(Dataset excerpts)
◆ ◆ ◆ ◆ ◆

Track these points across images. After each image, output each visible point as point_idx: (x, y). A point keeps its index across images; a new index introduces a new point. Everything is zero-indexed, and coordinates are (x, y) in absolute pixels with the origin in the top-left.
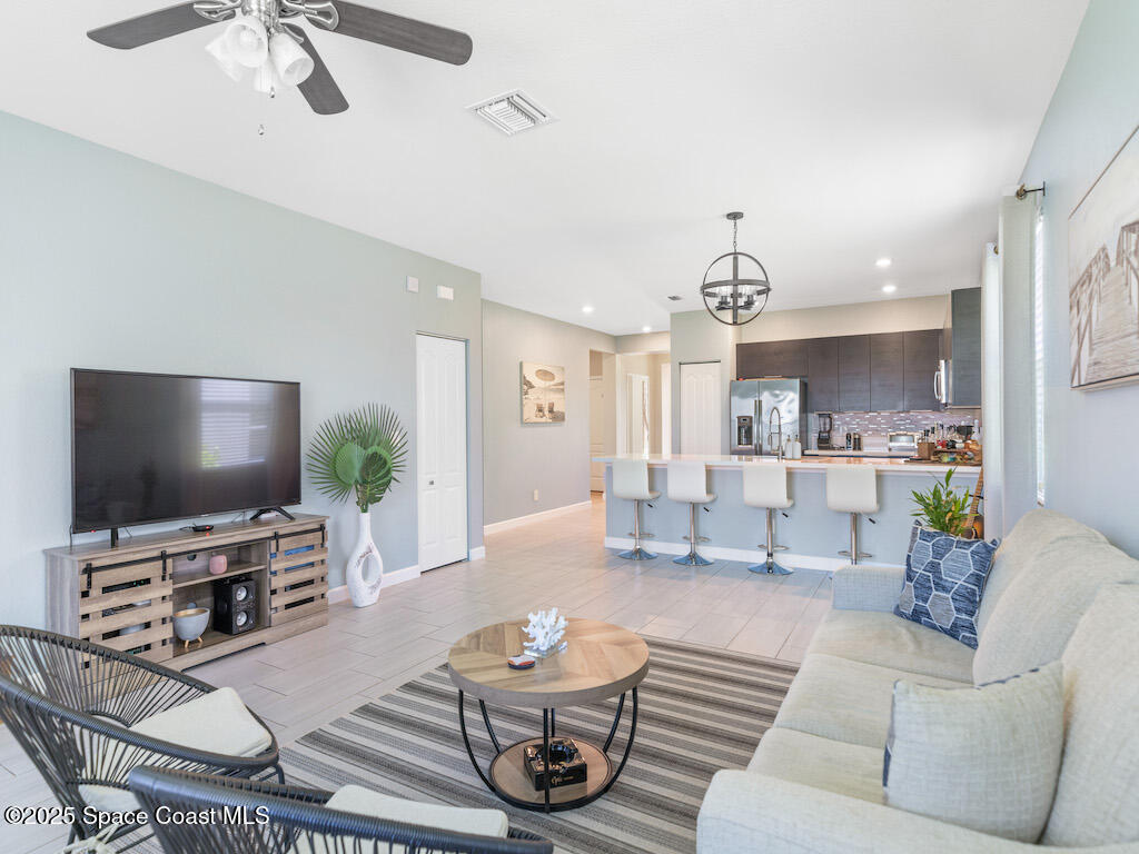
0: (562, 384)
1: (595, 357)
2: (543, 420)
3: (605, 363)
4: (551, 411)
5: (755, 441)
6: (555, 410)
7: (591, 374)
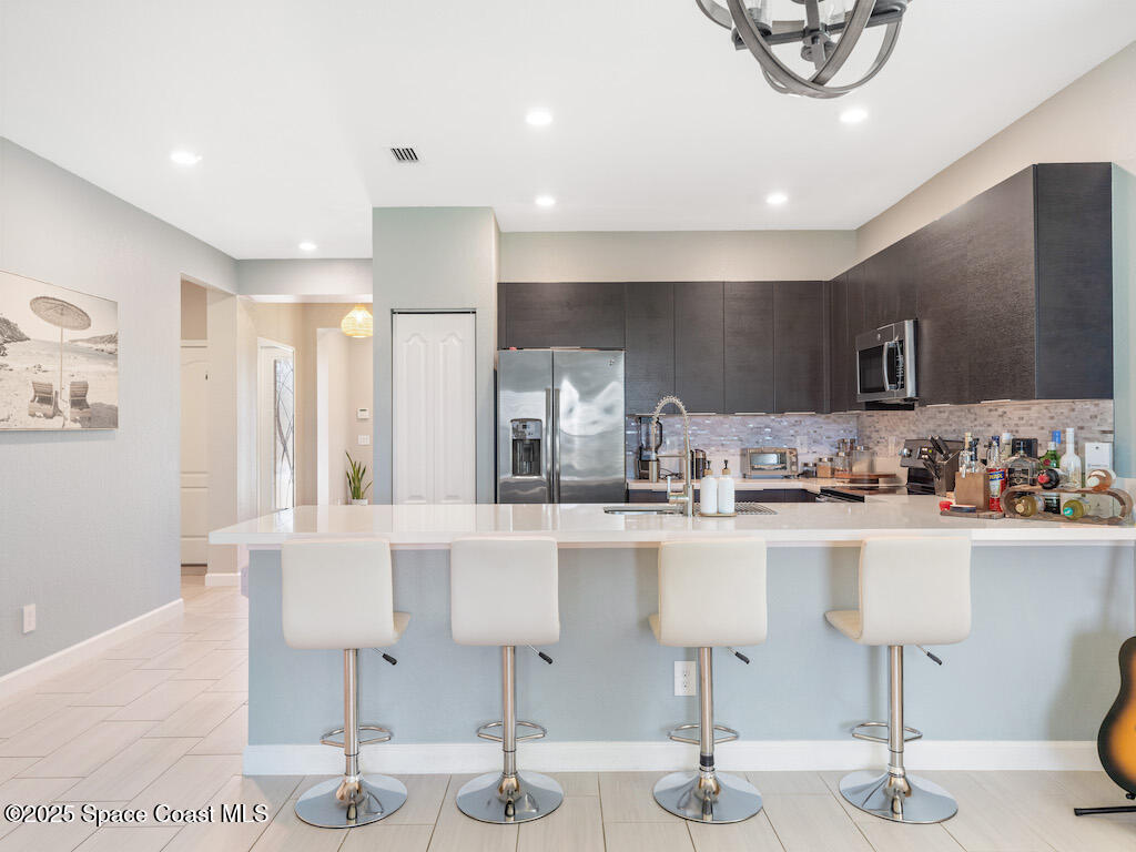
0: (113, 339)
1: (193, 294)
2: (56, 423)
3: (214, 311)
4: (79, 401)
5: (546, 465)
6: (90, 399)
7: (184, 336)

◆ ◆ ◆ ◆ ◆

[Exercise] Pull every line of the material above into your answer unchanged, character for character, but leave out the pictures.

[Result of this exercise]
Track these points across images. After each image, output each visible point as point_idx: (x, y). A point keeps its index across images; a new index introduces a new point. Everything is zero-indexed, and coordinates are (x, y) in absolute pixels with the origin in the top-left.
0: (562, 384)
1: (595, 357)
2: (543, 420)
3: (605, 363)
4: (551, 411)
5: (755, 441)
6: (555, 410)
7: (591, 374)
0: (113, 339)
1: (193, 294)
2: (56, 423)
3: (214, 311)
4: (79, 401)
5: (546, 465)
6: (90, 399)
7: (184, 336)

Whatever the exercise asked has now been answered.